Tarefa exigida a »
Segundo o trecho selecionado, quanto pode custar a visita à Galeria Courtauld?

Trecho selecionado »
══════════════════════════════

Vd. post de 1 de março de 2025 > Guiné 61/74 - P26540: Os nossos seres, saberes e lazeres (671): Itinerâncias avulsas… Mas saudades sem conto (194): From Southeast to the North of England; and back to London (13) (Mário Beja Santos)

Último post da série de 8 de março de 2025 > Guiné 61/74 - P26564: Os nossos seres, saberes e lazeres (672): Itinerâncias avulsas… Mas saudades sem conto (195): Ia passear ao Jardim Botânico, acabei numa exposição sobre fotografia colonial (Mário Beja Santos)

sábado, 1 de março de 2025

Guiné 61/74 - P26540: Os nossos seres, saberes e lazeres (671): Itinerâncias avulsas… Mas saudades sem conto (194): From Southeast to the North of England; and back to London (13) (Mário Beja Santos)

1. Mensagem do nosso camarada Mário Beja Santos (ex-Alf Mil Inf, CMDT do Pel Caç Nat 52, Missirá e Bambadinca, 1968/70), com data de 9 de Outubro de 2024:

Queridos amigos,
Vejo-me forçado a dar o dito por não dito, fizera uma visita apressada ao acervo fotográfico do que fora a visita à Galeria Courtauld, afinal ficara por mostrar um bom punhado de imagens de obras-primas da pintura europeia. A despedida de Londres fica para a semana, ainda restam algumas imagens do que vi na Galeria Courtauld e o mínimo que posso dizer é que esta galeria é um precioso tesouro. Há visitas gratuitas em Londres ao British Museum, à Tate Gallery, à National Gallery, à National Portrait Gallery, ao Museu Vitória e Alberto, santuários de visita obrigatória; a Courtauld pode custar entre 10 a 12 libras, importância aproximada para visitar o acervo da Royal Academy of Arts. Londres tem aquele tempero das amplas superfícies, da multiplicidade de lugares de oferta completa para qualquer ângulo do lazer, desde uma famosa feira da ladra em Portobello ao Museu Imperial da Guerra, a área dos teatros, a sumptuosidade do Tamisa, a zona residencial das docas, etc. etc. Estou pronto para regressar, haja proventos e saúde.

══════════════════════════════

Tarefa exigida b »
Edite os registros a partir da linha que contém "collection date: 1951-06-23" até a linha que contém "state / province: Chiapas": troque "locality" por "place" e deixe todo o resto igual.

══════════════════════════════

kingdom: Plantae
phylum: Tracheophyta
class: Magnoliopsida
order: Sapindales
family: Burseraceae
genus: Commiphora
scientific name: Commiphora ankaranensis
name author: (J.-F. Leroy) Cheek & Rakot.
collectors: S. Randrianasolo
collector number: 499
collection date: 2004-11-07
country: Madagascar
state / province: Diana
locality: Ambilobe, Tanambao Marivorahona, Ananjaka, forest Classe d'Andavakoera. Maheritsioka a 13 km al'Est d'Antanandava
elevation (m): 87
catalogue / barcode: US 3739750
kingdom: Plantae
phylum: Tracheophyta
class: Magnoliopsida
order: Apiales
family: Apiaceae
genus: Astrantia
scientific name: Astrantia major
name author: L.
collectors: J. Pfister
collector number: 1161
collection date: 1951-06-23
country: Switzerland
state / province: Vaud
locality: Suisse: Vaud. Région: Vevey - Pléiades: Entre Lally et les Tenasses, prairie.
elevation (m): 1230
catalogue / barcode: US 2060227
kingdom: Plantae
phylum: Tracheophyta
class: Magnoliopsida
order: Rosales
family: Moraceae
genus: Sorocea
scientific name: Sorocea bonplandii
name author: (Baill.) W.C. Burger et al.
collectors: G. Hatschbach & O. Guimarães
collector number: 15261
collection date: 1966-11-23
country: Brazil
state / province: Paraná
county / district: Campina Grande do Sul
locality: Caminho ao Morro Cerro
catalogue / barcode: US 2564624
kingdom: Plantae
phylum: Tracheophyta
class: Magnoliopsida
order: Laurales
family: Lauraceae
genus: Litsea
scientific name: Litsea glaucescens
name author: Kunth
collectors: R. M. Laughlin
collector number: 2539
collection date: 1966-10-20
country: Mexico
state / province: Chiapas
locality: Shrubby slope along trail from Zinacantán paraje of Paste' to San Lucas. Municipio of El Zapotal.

══════════════════════════════

Solução do problema a »
Entre 10 e 12 libras.

Solução do problema b »
collection date: 1951-06-23
country: Switzerland
state / province: Vaud
place: Suisse: Vaud. Région: Vevey - Pléiades: Entre Lally et les Tenasses, prairie.
elevation (m): 1230
catalogue / barcode: US 2060227
kingdom: Plantae
phylum: Tracheophyta
class: Magnoliopsida
order: Rosales
family: Moraceae
genus: Sorocea
scientific name: Sorocea bonplandii
name author: (Baill.) W.C. Burger et al.
collectors: G. Hatschbach & O. Guimarães
collector number: 15261
collection date: 1966-11-23
country: Brazil
state / province: Paraná
county / district: Campina Grande do Sul
place: Caminho ao Morro Cerro
catalogue / barcode: US 2564624
kingdom: Plantae
phylum: Tracheophyta
class: Magnoliopsida
order: Laurales
family: Lauraceae
genus: Litsea
scientific name: Litsea glaucescens
name author: Kunth
collectors: R. M. Laughlin
collector number: 2539
collection date: 1966-10-20
country: Mexico
state / province: Chiapas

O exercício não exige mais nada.